- _Study text_:
= = = =
Opposition to the United Nations and its predecessor, the League of Nations, has existed from the time of its formation. At the end of World War I, isolationists in the United States were successful in blocking the U.S. Senate ratification of the Treaty of Versailles negotiated by President Woodrow Wilson and by extension U.S. participation in the League of Nations. The John Birch Society, an anti-communist group founded in 1958, was opposed to US involvement from the society's beginning. From an early date they had bumper stickers with the slogan "Get the U.S. out of the U.N. and the U.N. out of the U.S.!" Another withdrawal advocate at the time was the National Review, which once editorialized that the UN should be "liquidated".

In 2007, Utah state representative Don Bush has claimed that many programs by the supranational entity have violated the US Constitution, such as the implementation of the International Court of Justice and the Law of the Sea Treaty.
= = = =
- _Material supplied_:
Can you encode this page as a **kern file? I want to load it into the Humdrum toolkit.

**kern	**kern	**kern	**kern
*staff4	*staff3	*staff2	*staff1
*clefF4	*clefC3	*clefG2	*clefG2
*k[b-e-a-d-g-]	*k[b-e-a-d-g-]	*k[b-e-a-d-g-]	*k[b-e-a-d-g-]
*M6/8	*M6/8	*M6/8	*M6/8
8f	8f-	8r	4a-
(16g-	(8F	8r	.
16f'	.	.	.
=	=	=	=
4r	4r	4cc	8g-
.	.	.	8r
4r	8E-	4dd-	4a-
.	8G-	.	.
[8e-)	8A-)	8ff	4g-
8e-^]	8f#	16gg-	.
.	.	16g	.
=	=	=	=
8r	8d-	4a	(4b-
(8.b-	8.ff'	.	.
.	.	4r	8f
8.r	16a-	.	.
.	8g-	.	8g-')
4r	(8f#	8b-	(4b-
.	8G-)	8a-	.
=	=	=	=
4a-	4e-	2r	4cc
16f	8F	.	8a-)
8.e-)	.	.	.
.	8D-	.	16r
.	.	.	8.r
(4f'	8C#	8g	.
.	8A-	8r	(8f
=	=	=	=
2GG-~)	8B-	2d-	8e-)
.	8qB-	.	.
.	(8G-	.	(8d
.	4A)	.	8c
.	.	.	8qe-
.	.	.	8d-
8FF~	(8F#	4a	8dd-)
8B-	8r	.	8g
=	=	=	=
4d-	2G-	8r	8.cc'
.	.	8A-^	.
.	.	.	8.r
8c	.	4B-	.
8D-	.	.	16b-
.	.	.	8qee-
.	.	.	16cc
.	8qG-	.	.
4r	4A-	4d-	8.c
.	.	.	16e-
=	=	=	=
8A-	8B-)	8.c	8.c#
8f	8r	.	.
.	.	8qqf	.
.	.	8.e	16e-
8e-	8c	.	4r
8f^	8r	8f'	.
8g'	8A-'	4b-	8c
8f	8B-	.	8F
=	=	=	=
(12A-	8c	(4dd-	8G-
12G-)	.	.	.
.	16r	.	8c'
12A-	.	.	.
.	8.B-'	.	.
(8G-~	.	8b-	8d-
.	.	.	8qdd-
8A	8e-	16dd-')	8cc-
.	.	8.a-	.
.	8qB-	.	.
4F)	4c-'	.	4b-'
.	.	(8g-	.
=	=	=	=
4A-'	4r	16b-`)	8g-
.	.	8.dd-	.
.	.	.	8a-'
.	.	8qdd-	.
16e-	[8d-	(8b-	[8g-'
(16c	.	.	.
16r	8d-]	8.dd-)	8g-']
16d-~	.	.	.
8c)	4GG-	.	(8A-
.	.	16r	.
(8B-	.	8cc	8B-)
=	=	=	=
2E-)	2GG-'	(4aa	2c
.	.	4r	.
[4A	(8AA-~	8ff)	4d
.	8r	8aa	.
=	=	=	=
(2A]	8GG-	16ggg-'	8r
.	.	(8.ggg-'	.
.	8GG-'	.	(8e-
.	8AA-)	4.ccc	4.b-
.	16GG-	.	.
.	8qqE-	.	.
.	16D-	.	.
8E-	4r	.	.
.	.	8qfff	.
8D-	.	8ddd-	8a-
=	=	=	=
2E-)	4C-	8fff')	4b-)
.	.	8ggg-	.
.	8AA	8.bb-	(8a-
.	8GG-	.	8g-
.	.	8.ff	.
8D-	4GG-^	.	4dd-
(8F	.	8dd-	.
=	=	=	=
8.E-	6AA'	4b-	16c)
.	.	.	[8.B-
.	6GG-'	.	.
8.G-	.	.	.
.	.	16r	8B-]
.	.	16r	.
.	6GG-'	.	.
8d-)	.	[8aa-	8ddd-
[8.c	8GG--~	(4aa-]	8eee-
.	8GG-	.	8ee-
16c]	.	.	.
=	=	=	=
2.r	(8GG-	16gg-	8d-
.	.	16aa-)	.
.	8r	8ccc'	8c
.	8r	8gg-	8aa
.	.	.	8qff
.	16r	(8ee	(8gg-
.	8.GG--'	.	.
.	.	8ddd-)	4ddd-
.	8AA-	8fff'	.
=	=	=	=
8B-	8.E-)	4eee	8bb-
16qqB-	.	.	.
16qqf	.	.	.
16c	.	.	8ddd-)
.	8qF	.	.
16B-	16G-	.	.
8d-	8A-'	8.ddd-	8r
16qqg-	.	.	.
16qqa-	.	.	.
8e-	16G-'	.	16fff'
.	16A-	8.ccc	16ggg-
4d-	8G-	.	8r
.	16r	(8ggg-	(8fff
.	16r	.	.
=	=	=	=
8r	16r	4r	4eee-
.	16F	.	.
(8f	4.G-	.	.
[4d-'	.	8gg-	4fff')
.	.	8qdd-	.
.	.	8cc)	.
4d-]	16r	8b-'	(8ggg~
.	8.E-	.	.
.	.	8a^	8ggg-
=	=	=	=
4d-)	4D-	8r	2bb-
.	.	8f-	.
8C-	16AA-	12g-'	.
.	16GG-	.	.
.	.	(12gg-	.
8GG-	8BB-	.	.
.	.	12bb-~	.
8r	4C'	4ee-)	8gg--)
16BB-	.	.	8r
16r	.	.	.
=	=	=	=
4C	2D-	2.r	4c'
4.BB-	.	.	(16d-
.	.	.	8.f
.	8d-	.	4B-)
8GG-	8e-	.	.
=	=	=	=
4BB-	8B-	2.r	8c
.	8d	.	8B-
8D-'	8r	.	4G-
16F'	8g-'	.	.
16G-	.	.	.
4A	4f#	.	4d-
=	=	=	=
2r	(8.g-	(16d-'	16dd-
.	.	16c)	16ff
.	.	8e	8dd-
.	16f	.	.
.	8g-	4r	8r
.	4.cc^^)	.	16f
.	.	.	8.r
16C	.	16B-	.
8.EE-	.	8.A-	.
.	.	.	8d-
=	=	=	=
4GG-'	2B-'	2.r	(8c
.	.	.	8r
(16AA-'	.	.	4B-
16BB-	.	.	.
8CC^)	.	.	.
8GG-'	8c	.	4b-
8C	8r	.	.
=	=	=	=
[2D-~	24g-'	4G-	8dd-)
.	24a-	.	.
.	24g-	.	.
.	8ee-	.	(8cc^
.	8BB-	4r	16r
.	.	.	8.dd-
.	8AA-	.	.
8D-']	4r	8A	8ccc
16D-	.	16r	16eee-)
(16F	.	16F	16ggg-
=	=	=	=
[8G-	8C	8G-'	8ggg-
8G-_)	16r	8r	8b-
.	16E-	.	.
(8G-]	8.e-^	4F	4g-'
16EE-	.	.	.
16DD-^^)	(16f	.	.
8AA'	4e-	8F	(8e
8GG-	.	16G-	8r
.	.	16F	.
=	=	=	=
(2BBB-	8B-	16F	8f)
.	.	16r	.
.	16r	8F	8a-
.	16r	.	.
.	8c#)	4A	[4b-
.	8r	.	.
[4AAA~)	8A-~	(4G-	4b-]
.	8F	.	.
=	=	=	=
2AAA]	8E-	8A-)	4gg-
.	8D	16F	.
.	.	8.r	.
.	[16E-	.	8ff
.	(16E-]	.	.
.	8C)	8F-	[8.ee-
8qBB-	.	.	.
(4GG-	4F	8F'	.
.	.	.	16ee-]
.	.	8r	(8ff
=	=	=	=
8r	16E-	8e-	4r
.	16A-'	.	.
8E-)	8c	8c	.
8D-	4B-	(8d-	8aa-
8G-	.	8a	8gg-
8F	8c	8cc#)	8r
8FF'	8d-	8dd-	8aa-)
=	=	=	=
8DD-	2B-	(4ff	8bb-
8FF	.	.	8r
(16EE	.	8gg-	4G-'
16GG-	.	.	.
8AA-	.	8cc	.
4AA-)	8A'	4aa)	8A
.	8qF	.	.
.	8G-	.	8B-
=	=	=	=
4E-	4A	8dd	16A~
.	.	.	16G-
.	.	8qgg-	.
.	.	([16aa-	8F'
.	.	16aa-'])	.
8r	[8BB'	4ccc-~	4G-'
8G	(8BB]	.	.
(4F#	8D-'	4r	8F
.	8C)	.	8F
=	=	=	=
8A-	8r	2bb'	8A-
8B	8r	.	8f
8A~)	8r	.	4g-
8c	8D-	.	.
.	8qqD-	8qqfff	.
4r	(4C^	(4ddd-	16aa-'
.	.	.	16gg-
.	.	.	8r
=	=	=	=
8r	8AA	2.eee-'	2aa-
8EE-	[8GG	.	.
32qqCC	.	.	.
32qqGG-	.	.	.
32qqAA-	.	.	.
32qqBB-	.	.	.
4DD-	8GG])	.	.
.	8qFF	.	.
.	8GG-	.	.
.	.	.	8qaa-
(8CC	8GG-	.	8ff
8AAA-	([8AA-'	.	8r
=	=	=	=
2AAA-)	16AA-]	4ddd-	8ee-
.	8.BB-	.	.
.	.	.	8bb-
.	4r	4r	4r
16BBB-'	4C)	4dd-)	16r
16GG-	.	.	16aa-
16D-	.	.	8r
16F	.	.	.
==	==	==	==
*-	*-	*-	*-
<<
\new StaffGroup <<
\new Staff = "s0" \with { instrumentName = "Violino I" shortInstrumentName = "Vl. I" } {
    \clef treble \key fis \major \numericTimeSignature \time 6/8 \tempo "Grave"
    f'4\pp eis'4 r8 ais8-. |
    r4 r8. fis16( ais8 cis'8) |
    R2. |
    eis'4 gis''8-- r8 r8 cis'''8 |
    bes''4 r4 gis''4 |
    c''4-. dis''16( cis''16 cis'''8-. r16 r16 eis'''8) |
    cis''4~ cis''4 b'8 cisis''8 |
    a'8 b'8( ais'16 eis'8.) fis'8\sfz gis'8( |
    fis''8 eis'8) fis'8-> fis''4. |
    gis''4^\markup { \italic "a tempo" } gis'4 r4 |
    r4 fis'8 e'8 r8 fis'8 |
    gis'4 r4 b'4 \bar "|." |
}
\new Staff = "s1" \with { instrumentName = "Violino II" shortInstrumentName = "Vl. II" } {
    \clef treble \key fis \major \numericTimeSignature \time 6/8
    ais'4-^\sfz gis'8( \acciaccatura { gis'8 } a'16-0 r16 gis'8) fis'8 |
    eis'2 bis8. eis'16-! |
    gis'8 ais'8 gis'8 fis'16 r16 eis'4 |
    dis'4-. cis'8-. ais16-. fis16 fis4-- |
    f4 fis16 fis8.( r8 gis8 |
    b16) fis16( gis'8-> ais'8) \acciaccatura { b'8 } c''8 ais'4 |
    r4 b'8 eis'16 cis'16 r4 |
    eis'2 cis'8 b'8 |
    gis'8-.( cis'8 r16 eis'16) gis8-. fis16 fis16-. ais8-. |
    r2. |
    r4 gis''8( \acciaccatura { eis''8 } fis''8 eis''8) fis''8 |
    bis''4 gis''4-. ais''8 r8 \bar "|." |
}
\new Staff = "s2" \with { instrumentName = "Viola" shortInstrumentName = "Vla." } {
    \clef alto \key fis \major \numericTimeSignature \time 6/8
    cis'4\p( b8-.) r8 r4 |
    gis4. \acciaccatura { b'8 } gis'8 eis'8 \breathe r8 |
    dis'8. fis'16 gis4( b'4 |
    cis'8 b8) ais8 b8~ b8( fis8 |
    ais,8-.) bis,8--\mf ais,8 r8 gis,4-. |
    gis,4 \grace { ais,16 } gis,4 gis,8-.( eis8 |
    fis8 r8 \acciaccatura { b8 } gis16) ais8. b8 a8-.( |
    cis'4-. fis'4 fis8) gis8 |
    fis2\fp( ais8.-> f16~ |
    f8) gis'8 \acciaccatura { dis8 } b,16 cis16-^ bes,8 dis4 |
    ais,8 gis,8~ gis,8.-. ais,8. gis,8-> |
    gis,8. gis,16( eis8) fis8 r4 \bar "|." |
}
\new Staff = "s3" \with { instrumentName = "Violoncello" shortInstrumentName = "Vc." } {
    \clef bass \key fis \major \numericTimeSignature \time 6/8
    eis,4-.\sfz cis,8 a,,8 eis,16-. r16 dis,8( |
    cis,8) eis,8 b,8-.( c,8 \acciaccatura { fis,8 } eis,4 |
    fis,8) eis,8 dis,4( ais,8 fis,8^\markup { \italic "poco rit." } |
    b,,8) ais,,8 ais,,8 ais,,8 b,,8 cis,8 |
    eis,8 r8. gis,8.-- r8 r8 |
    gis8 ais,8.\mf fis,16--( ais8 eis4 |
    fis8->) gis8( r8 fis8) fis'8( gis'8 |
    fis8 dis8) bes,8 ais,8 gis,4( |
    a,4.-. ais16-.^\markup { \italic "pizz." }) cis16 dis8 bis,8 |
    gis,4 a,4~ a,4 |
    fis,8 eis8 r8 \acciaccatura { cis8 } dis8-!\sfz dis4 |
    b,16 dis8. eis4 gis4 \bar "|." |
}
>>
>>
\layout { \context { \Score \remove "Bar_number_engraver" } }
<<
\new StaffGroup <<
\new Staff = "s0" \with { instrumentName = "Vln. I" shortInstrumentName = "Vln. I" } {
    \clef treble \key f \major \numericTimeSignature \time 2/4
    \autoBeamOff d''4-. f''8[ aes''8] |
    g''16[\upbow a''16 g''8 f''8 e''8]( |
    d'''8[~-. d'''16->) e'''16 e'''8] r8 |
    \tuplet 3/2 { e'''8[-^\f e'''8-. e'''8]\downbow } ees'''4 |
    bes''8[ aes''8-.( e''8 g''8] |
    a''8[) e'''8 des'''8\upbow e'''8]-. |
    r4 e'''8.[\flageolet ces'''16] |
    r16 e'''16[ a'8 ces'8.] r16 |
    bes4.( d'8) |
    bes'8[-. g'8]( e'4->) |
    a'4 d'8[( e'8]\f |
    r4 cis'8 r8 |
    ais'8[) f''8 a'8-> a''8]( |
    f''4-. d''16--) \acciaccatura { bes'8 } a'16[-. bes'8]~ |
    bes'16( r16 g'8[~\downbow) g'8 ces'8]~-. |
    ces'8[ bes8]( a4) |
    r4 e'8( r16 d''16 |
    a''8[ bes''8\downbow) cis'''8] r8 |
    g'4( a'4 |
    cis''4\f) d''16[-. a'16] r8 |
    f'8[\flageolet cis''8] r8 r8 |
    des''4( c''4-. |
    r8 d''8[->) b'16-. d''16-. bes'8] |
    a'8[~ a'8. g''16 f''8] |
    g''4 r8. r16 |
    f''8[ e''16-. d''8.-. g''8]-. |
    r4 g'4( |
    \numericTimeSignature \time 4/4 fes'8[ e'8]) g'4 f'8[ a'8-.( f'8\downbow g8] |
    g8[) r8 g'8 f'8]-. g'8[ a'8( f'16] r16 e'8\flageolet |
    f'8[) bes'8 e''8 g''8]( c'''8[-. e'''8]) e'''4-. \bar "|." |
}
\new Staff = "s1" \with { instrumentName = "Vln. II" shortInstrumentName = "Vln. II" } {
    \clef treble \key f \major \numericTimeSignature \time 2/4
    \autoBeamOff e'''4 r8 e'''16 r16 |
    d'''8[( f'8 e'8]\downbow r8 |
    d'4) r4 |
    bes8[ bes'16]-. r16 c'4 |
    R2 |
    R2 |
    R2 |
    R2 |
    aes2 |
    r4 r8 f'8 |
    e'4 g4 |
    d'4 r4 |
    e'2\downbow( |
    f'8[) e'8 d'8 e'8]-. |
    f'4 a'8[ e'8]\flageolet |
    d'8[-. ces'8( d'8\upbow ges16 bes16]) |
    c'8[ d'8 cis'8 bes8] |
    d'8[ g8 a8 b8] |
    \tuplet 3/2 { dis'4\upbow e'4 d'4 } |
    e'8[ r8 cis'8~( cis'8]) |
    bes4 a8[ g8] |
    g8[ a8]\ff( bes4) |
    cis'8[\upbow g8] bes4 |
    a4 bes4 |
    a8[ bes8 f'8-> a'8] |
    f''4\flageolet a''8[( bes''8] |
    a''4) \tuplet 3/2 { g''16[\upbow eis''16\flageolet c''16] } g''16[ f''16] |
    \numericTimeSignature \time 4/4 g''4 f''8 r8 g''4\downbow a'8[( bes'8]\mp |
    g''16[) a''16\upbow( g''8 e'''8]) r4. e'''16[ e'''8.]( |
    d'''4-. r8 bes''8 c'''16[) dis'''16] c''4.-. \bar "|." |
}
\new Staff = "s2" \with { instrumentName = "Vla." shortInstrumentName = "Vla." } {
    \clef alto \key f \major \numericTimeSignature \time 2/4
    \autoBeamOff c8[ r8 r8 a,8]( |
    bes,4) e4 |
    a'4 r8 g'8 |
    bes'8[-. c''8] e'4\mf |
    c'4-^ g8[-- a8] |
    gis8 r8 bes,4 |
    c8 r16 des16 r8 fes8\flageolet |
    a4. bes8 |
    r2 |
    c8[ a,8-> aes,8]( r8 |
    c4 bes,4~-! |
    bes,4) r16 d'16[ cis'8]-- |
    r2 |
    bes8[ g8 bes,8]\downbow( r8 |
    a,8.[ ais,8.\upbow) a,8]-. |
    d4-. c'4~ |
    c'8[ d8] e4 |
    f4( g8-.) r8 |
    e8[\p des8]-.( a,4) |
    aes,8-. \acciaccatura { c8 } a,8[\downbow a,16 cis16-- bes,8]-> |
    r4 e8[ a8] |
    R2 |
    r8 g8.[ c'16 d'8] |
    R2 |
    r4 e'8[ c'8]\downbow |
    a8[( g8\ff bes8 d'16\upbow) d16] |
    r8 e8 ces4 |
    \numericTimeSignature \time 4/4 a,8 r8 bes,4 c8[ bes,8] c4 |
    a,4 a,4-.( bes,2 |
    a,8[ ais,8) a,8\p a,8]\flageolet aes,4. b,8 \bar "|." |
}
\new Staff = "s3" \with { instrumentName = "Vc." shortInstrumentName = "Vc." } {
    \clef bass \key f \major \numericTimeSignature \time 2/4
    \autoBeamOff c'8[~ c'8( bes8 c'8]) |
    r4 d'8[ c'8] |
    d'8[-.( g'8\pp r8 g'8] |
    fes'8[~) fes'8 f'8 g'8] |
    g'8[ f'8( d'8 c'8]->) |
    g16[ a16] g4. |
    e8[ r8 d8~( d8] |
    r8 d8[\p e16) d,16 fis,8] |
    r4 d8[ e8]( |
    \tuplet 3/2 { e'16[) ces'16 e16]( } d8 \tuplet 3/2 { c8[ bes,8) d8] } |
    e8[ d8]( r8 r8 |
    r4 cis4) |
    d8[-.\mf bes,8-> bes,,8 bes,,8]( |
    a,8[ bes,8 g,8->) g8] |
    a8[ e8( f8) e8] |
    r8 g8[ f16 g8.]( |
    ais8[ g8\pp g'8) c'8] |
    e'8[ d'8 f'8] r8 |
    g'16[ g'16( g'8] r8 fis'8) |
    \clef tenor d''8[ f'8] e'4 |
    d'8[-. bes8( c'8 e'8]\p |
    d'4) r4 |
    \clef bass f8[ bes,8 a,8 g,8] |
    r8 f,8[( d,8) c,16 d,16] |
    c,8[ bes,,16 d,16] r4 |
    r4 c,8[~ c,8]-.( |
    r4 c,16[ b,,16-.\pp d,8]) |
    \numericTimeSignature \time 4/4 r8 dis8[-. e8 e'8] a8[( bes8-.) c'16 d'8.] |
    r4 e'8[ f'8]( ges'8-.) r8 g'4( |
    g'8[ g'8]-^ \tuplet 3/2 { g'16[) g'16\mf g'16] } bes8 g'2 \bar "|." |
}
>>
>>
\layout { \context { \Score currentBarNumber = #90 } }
= = = =
- _Activities_:
• A. In one to three sentences, explain what reason the text on opposition to the United Nations gives for Utah state representative Don Bush's objection to the organization's programs.
• B. Pick up the text on opposition to the United Nations after its last sentence and continue it.

- _Answers_:
• A. In 2007, Don Bush claimed that many of the organization's programs violated the US Constitution. He cited the implementation of the International Court of Justice and the Law of the Sea Treaty as examples.

• B.
Under President Donald Trump, the U.S. withdrew from the United Nations Educational, Scientific and Cultural Organization (UNESCO) and United Nations Human Rights Council (UNHRC) in October 2017 and June 2018 respectively. The United States also announced its intention to withdraw from the World Health Organization on July 6, 2020, effective one year later. However, the withdrawals from the WHO, the UNHRC, and UNESCO were later rescinded by Trump's first term successor, president Joe Biden.

On 27 February 2021, the Alabama Republican Party passed a resolution in support of U.S. withdrawal, citing perceived UN support for abortion, disarmament of citizens, climate control policies, and influence from socialist countries.

Trump again initiated the withdrawal of the US from the WHO and UNESCO in 2025, during his second term.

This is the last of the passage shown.